* Records drawn from a dataset:
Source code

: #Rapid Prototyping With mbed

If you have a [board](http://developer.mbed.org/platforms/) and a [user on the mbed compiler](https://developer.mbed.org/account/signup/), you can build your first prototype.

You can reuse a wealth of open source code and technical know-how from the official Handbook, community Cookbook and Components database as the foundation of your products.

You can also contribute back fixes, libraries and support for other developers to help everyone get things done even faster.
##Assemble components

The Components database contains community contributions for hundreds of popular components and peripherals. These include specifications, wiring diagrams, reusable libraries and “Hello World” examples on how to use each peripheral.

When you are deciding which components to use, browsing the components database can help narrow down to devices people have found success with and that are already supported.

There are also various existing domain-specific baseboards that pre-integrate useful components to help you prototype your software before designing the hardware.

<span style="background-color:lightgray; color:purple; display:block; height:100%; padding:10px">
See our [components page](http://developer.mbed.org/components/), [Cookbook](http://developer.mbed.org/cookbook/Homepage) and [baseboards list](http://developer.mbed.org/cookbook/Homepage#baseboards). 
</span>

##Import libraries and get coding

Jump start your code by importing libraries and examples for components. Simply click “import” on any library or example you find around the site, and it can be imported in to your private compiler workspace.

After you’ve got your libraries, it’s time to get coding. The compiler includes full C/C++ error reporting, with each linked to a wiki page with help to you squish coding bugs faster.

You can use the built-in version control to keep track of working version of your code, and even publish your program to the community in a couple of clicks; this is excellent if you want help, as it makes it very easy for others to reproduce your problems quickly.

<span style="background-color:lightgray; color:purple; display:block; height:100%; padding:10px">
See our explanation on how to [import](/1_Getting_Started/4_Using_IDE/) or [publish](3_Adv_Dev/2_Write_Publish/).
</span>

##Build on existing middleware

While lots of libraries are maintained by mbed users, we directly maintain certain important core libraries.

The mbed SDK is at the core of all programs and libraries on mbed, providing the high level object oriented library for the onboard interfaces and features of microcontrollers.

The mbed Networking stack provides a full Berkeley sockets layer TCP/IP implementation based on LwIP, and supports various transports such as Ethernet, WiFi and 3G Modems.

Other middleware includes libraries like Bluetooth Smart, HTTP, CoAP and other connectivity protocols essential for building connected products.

==

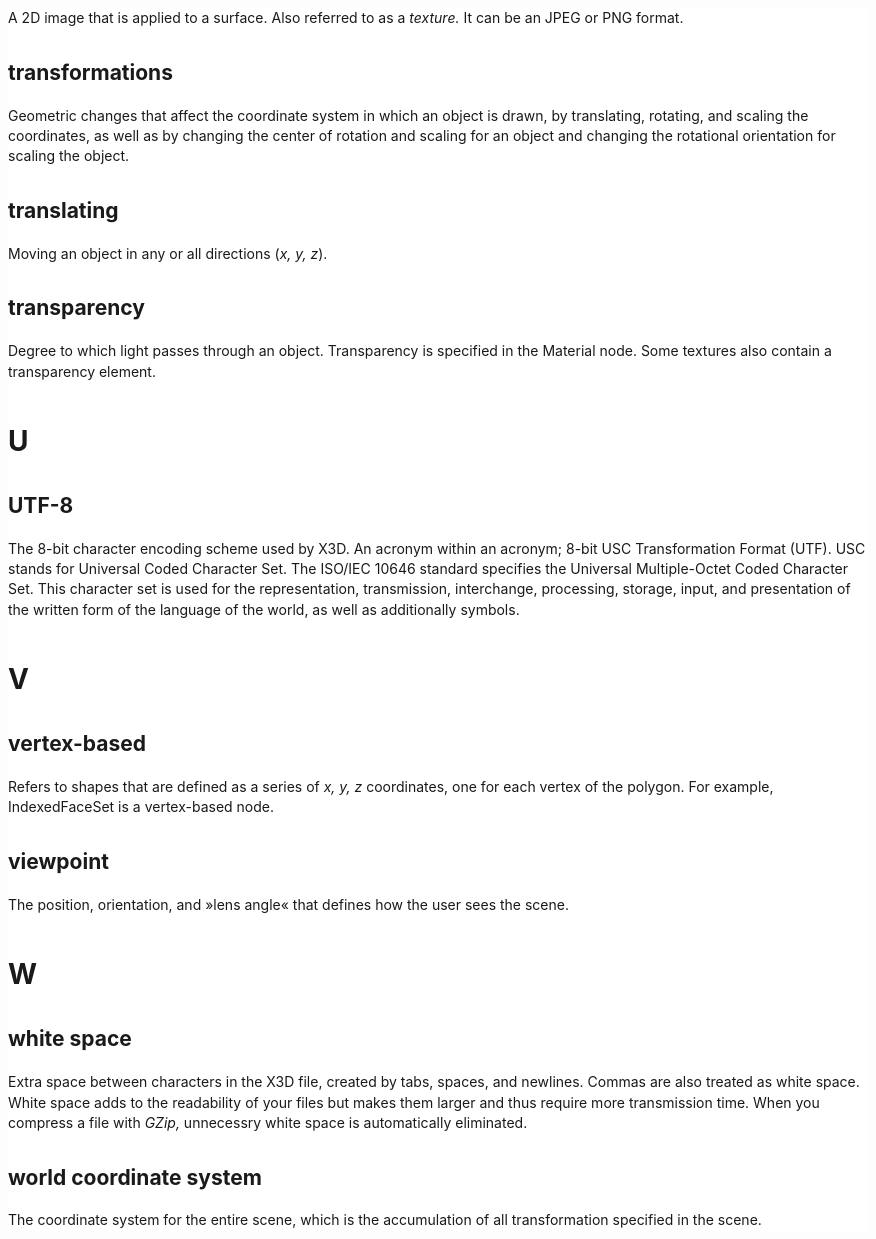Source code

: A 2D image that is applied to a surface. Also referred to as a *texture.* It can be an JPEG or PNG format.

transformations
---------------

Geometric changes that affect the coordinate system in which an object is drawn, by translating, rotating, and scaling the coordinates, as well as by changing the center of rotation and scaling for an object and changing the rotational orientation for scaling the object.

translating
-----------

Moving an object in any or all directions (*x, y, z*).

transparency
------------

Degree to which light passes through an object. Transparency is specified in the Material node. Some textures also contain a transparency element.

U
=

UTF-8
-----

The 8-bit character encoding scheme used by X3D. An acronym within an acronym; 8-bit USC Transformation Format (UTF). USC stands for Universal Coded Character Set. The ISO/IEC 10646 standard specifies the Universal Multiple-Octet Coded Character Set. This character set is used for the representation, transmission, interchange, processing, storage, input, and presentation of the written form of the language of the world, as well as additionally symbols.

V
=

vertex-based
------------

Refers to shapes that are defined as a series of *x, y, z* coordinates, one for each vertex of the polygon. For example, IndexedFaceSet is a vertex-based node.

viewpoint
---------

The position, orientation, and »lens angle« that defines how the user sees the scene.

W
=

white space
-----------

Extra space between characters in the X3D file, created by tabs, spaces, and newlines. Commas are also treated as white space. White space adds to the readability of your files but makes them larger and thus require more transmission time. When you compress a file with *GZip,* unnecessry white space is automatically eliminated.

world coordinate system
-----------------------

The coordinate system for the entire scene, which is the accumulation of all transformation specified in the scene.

* WHAT THE EXERCISE ASKS:
Collect every line in the records that contains the word "even", and copy each one. Case counts.

* THE ANSWER:
You can also contribute back fixes, libraries and support for other developers to help everyone get things done even faster.
You can use the built-in version control to keep track of working version of your code, and even publish your program to the community in a couple of clicks; this is excellent if you want help, as it makes it very easy for others to reproduce your problems quickly.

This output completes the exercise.